• Record extracts:
-- Opening Marker --

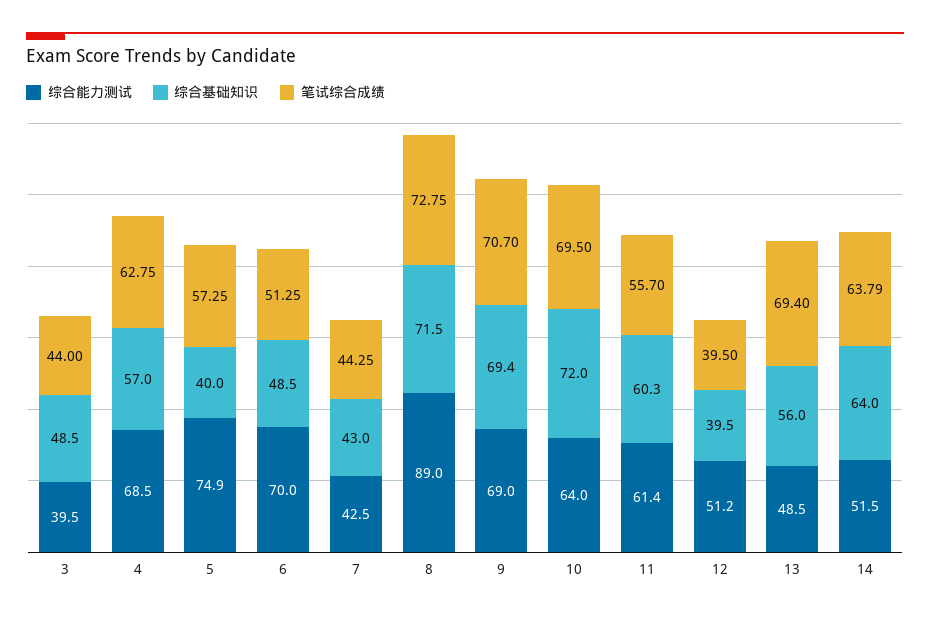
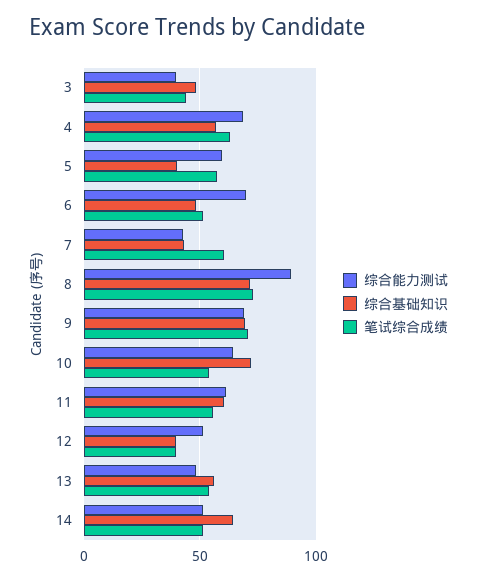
  {
    "综合能力测试": {
      "3": 39.5,
      "4": 68.5,
-     "5": 74.9,
+     "5": 60,
      "6": 70,
      "7": 42.5,
      "8": 89,
      "9": 69,
      "10": 64,
      "11": 61.4,
      "12": 51.2,
      "13": 48.5,
      "14": 51.5
    },
    "综合基础知识": {
      "3": 48.5,
      "4": 57,
      "5": 40,
      "6": 48.5,
      "7": 43,
      "8": 71.5,
      "9": 69.4,
      "10": 72,
      "11": 60.3,
      "12": 39.5,
      "13": 56,
      "14": 64
    },
    "笔试综合成绩": {
      "3": 44,
      "4": 62.75,
      "5": 57.25,
      "6": 51.25,
-     "7": 44.25,
+     "7": 60,
      "8": 72.75,
      "9": 70.7,
-     "10": 69.5,
+     "10": 55,
      "11": 55.7,
      "12": 39.5,
-     "13": 69.4,
+     "13": 55,
-     "14": 63.79
+     "14": 50
    }
  }

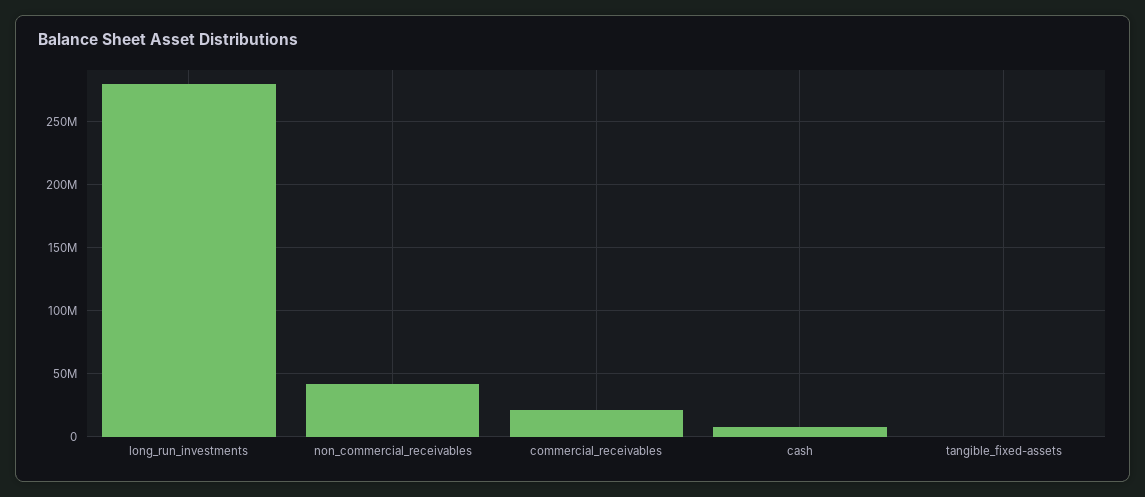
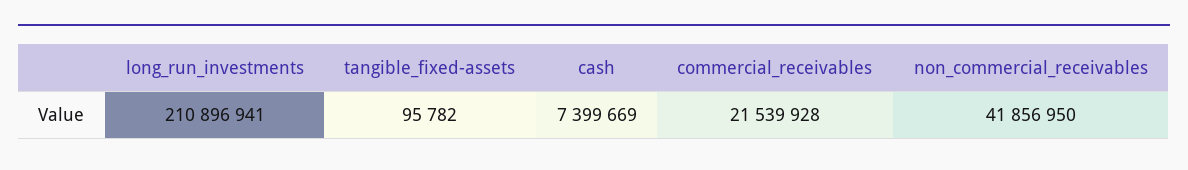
  {
-   "long_run_investments": 280000000,
+   "long_run_investments": 210896941,
    "non_commercial_receivables": 41856950,
    "commercial_receivables": 21539928,
    "cash": 7399669,
    "tangible_fixed-assets": 95782
  }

-- Closing Marker --

• Work request:
Make a word-for-word copy of the records above, excluding all pictures.

• Exercise response:
  {
    "综合能力测试": {
      "3": 39.5,
      "4": 68.5,
-     "5": 74.9,
+     "5": 60,
      "6": 70,
      "7": 42.5,
      "8": 89,
      "9": 69,
      "10": 64,
      "11": 61.4,
      "12": 51.2,
      "13": 48.5,
      "14": 51.5
    },
    "综合基础知识": {
      "3": 48.5,
      "4": 57,
      "5": 40,
      "6": 48.5,
      "7": 43,
      "8": 71.5,
      "9": 69.4,
      "10": 72,
      "11": 60.3,
      "12": 39.5,
      "13": 56,
      "14": 64
    },
    "笔试综合成绩": {
      "3": 44,
      "4": 62.75,
      "5": 57.25,
      "6": 51.25,
-     "7": 44.25,
+     "7": 60,
      "8": 72.75,
      "9": 70.7,
-     "10": 69.5,
+     "10": 55,
      "11": 55.7,
      "12": 39.5,
-     "13": 69.4,
+     "13": 55,
-     "14": 63.79
+     "14": 50
    }
  }

  {
-   "long_run_investments": 280000000,
+   "long_run_investments": 210896941,
    "non_commercial_receivables": 41856950,
    "commercial_receivables": 21539928,
    "cash": 7399669,
    "tangible_fixed-assets": 95782
  }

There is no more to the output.